- EXERCISE PROMPT -
Gather up every line from the entries below that uses the word "well".

- Stored data entries -
- Opening Delimiter -
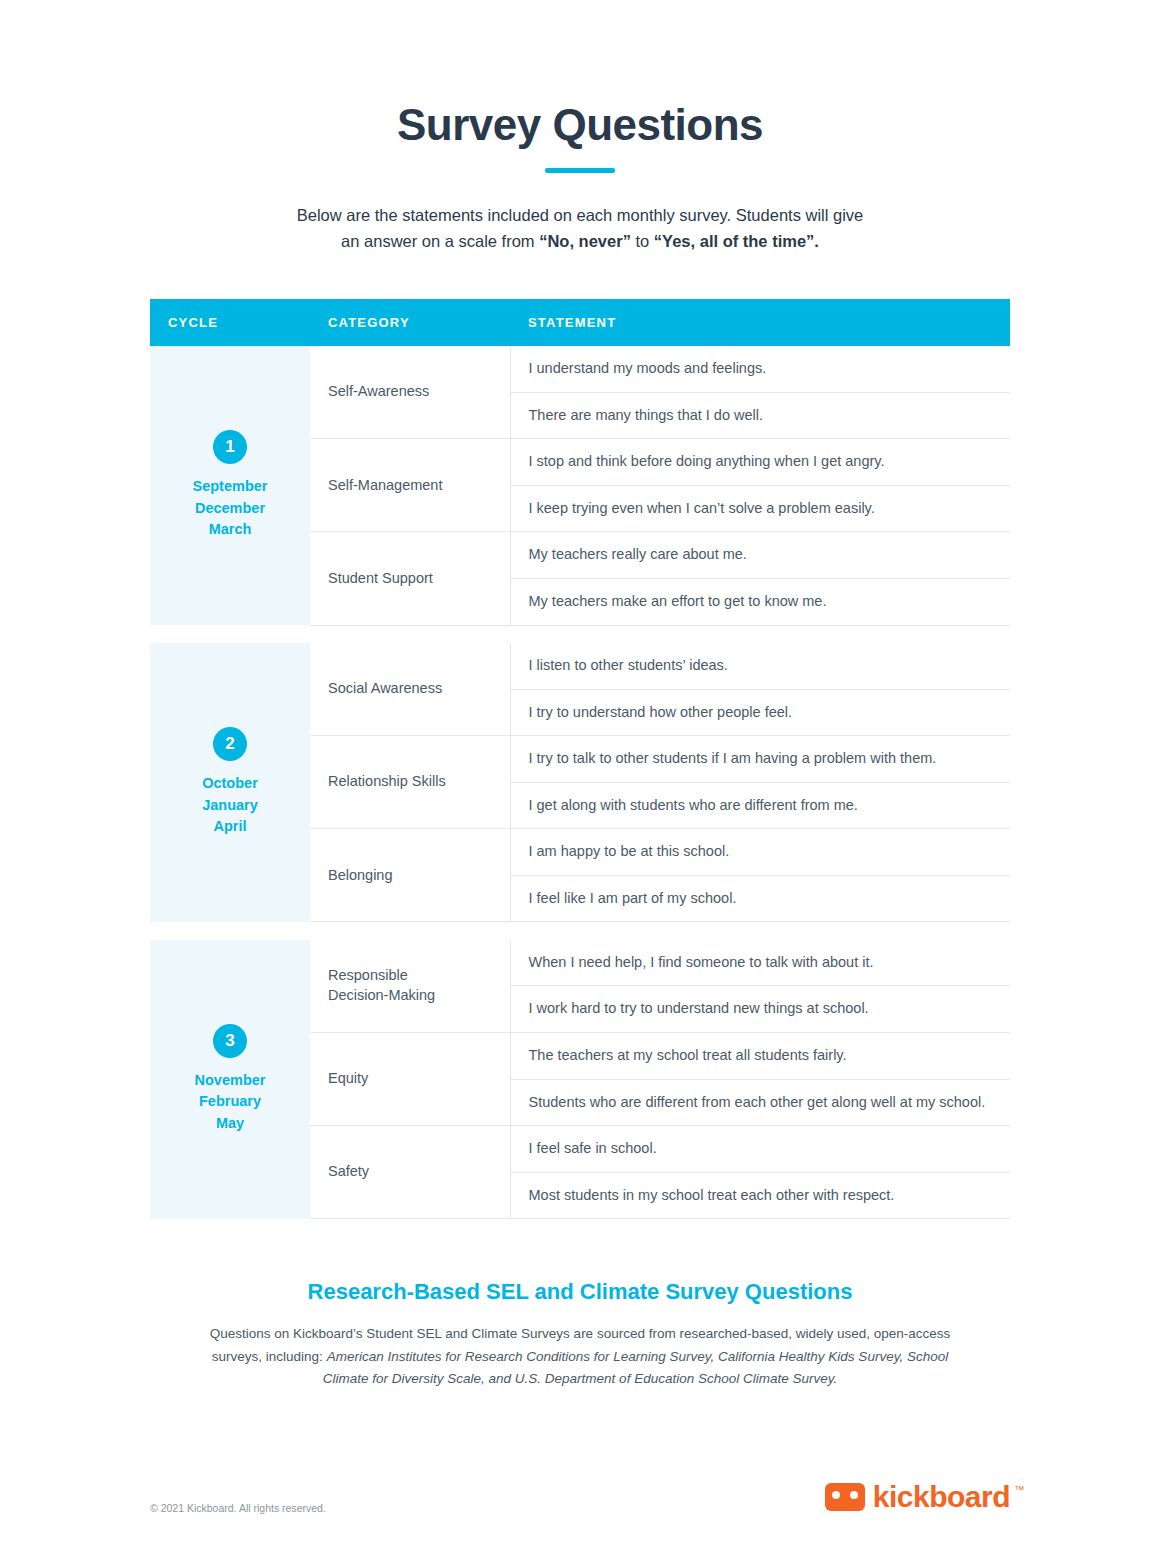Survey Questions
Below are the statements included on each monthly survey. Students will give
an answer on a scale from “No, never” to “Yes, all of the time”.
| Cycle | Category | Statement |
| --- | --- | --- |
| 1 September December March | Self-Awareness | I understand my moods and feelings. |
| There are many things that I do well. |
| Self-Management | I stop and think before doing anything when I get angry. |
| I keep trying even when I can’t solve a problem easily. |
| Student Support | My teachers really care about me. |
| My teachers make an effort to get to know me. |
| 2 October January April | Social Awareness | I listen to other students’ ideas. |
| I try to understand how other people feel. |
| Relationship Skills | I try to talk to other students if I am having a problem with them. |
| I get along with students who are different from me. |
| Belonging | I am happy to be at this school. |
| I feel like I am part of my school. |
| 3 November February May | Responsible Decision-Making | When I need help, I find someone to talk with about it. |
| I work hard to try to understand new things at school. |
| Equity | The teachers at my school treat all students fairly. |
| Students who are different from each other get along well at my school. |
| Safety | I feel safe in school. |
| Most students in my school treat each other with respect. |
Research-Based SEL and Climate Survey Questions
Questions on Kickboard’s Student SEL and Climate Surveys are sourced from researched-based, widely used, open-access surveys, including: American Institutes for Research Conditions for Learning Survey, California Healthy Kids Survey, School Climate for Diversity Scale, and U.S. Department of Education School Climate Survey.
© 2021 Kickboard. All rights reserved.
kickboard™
- Closing Delimiter -
- RESULT OF THIS TASK -
| There are many things that I do well. |
| Students who are different from each other get along well at my school. |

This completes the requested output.